Pause the staffing audit and harden the substrate first. Before building the staffing inference mode (staffing_inference_lakehouse in mode.rs:54) on top of this substrate:

  1. Fix the Rust test compile errors (mode.rs:1035,1042) and ensure cargo test runs in CI.
  2. Replace the hardcoded input_hash_match: true in drift detection (receipts.ts:495) with a real hash comparison or remove the field until it is implemented.
  3. Change scored-run dedup (score_runs.ts:159) to key on a composite hash of evidence_sig_hash + scorer_version + SCORER_VERSION so scorer updates force re-scoring.
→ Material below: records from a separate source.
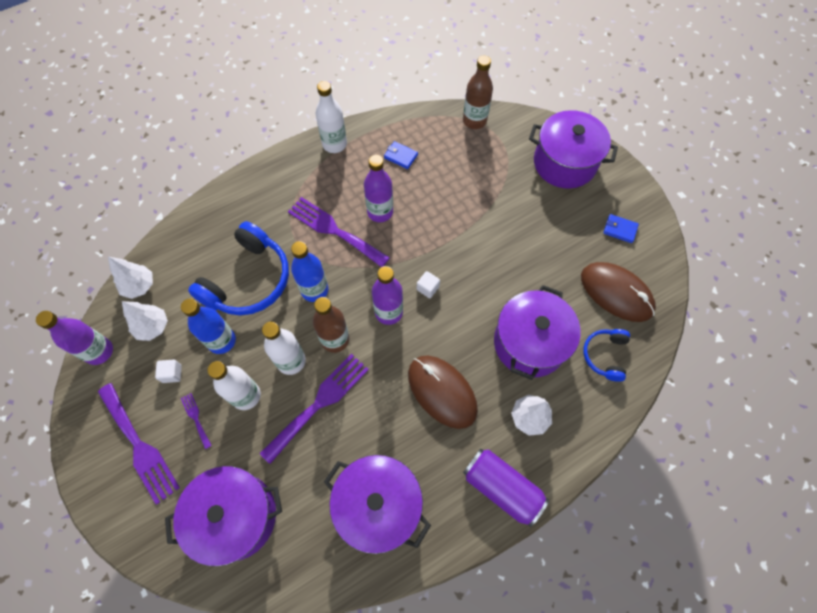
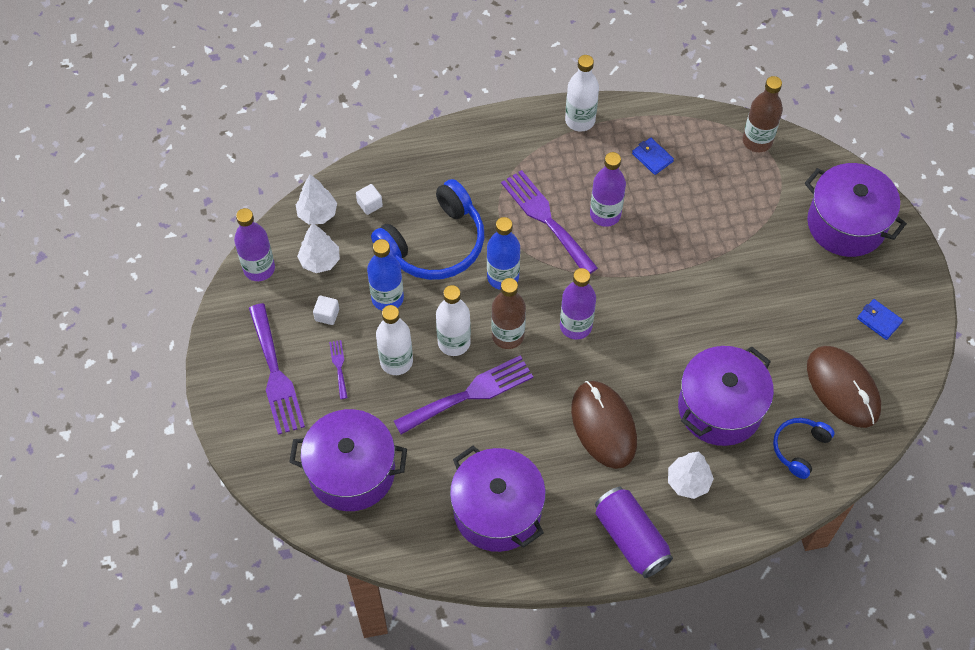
camera: 20 degrees right, 5 degrees down
(427, 288) = (628, 314): white cube -> white cube (370, 204)

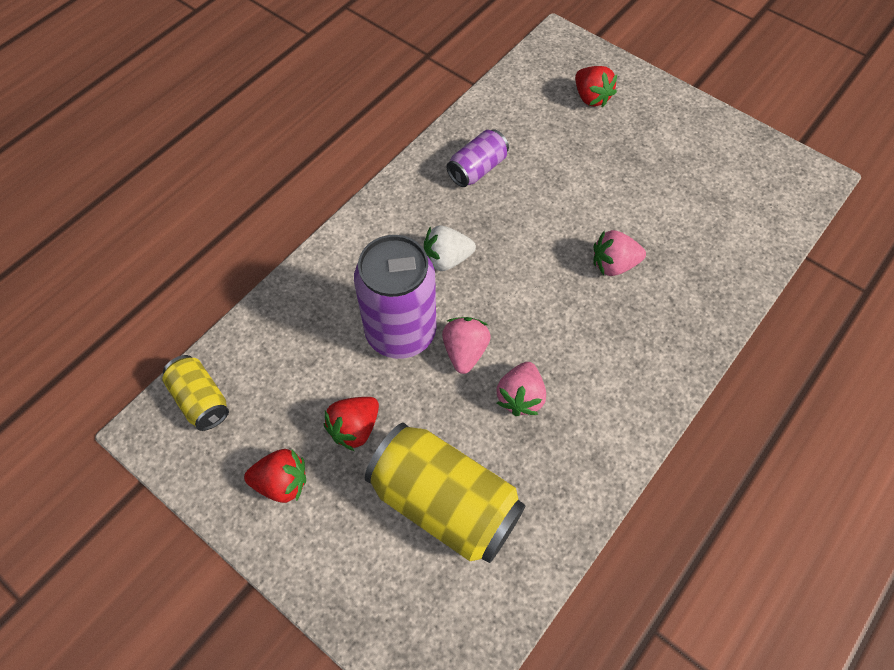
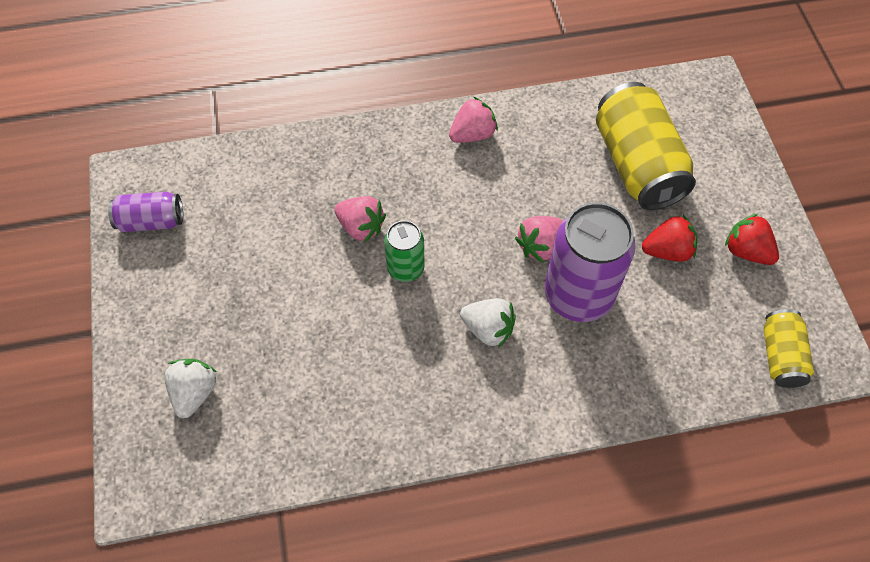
camera: 140 degrees left, 0 degrees up
(477, 169) = (380, 398): purple can -> purple can (151, 221)
(520, 397) = (527, 189): pink strawberry -> pink strawberry (472, 134)
(548, 259) = (405, 268): none -> green can
(591, 97) = (194, 392): red strawberry -> white strawberry

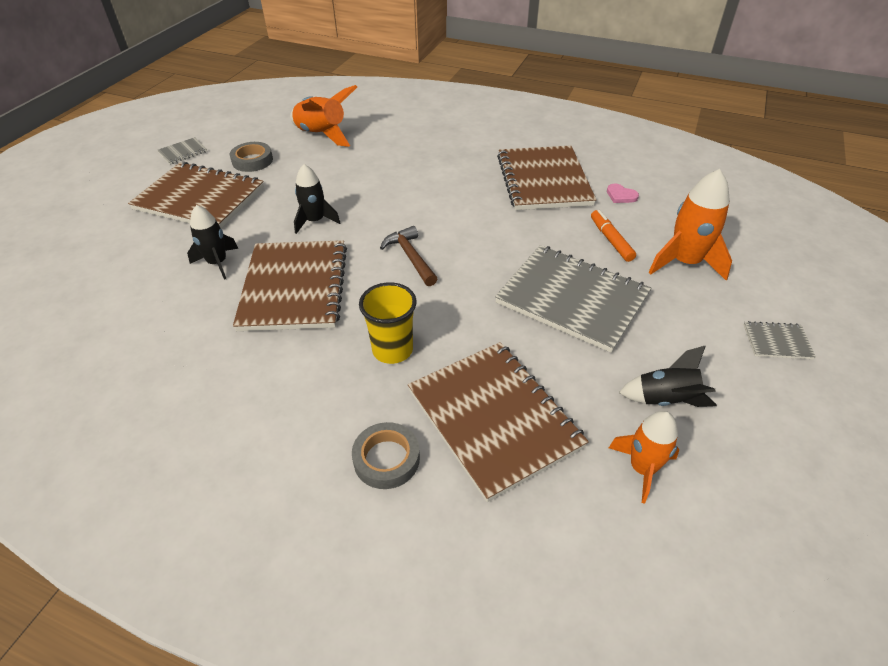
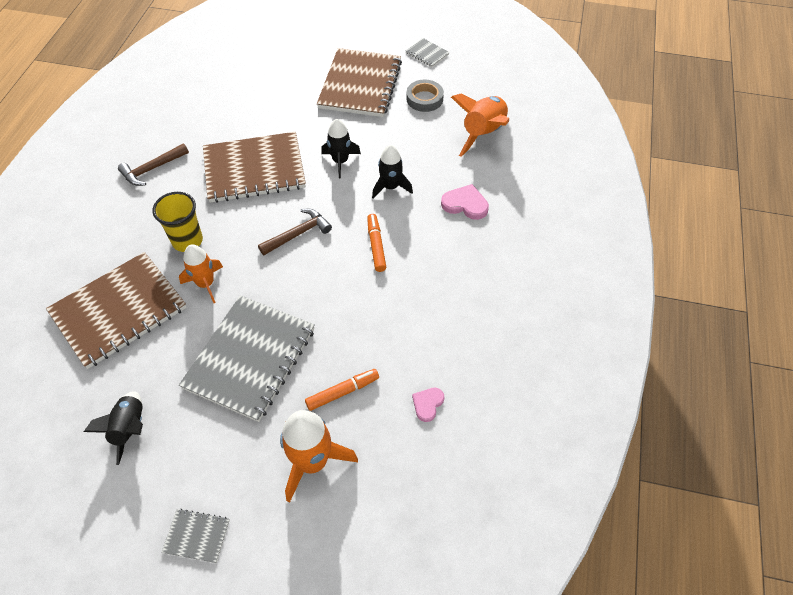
camera: 80 degrees right, 10 degrees up
(218, 263) = (279, 119): black rocket -> black rocket (391, 187)
(242, 389) = (152, 169): none -> brown hammer
(386, 459) = (90, 255): grey tape -> none
(407, 154) = (465, 204): none -> pink heart
(442, 207) = (376, 246): none -> orange marker
(543, 180) = (443, 327): brown notebook -> none
(642, 468) = (66, 407): orange rocket -> orange rocket (206, 284)
(777, 342) = (196, 536): grey notebook -> grey notebook turned 75 degrees counterclockwise

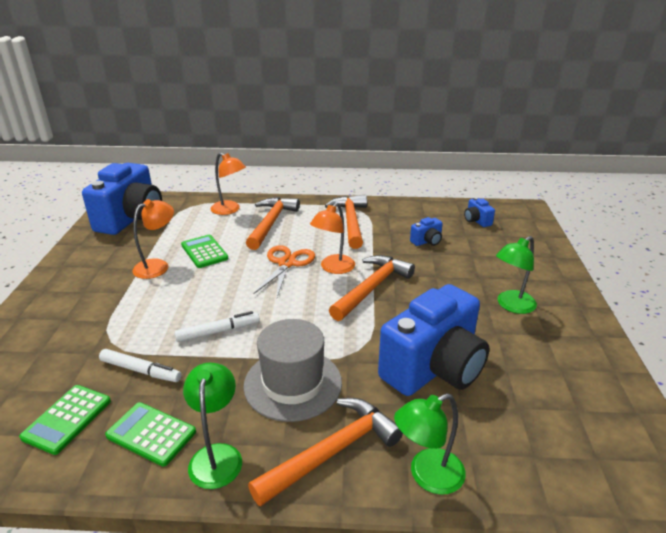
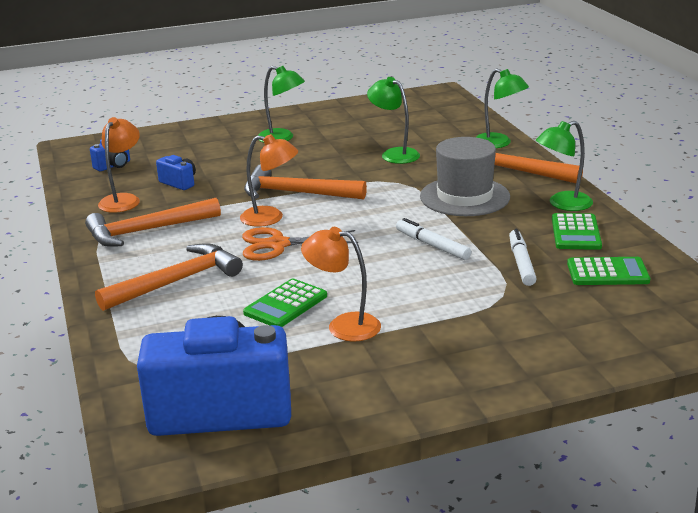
camera: 110 degrees left, 5 degrees down
(230, 210) = (147, 326): orange lamp -> orange lamp (123, 200)
(271, 223) = (176, 281): orange hammer -> orange hammer turned 150 degrees clockwise
(434, 368) = (394, 154): blue camera -> green lamp

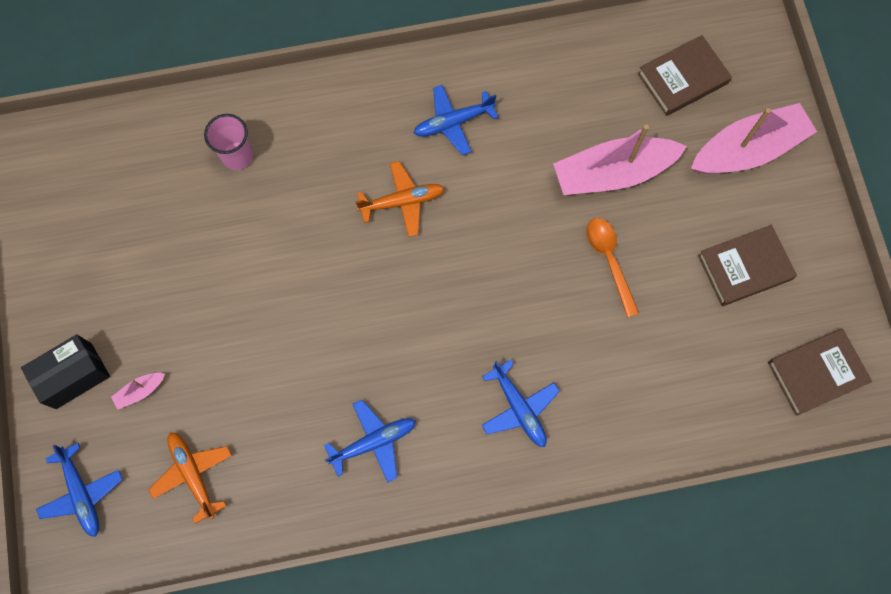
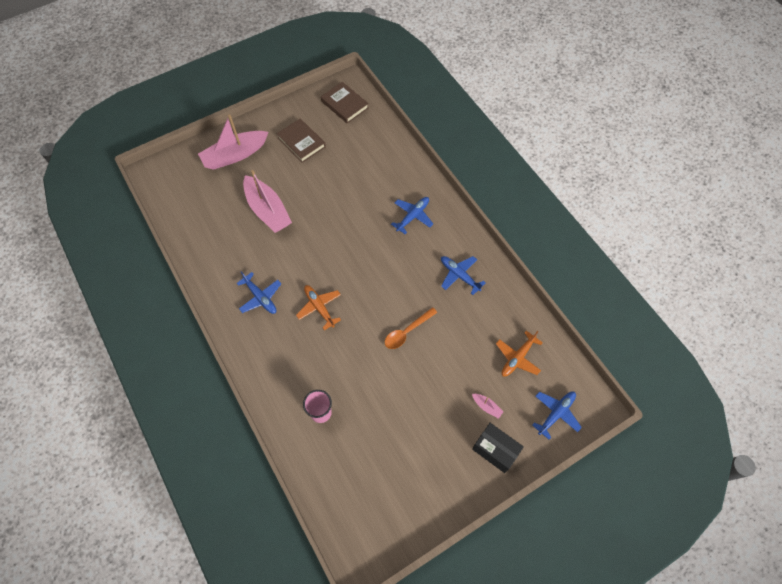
camera: 110 degrees left, 10 degrees down
(609, 261) = (319, 199): orange spoon -> orange spoon (407, 331)
(682, 78) = (199, 193): brown book -> none
(748, 150) = (235, 155): pink boat -> pink boat turned 75 degrees counterclockwise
  4. Remove the new Date().toISOString() fallback in transforms.ts:181 or fail the row so determinism is preserved.
  5. Audit all as any casts in the export layer (export_sft.ts:126) for type-safe alternatives.

Once those fixes land and acceptance re-runs pass, proceed to the staffing audit wave; the architecture is sound enough to support it, but the forensic guarantees must be honest before downstream teams depend on them.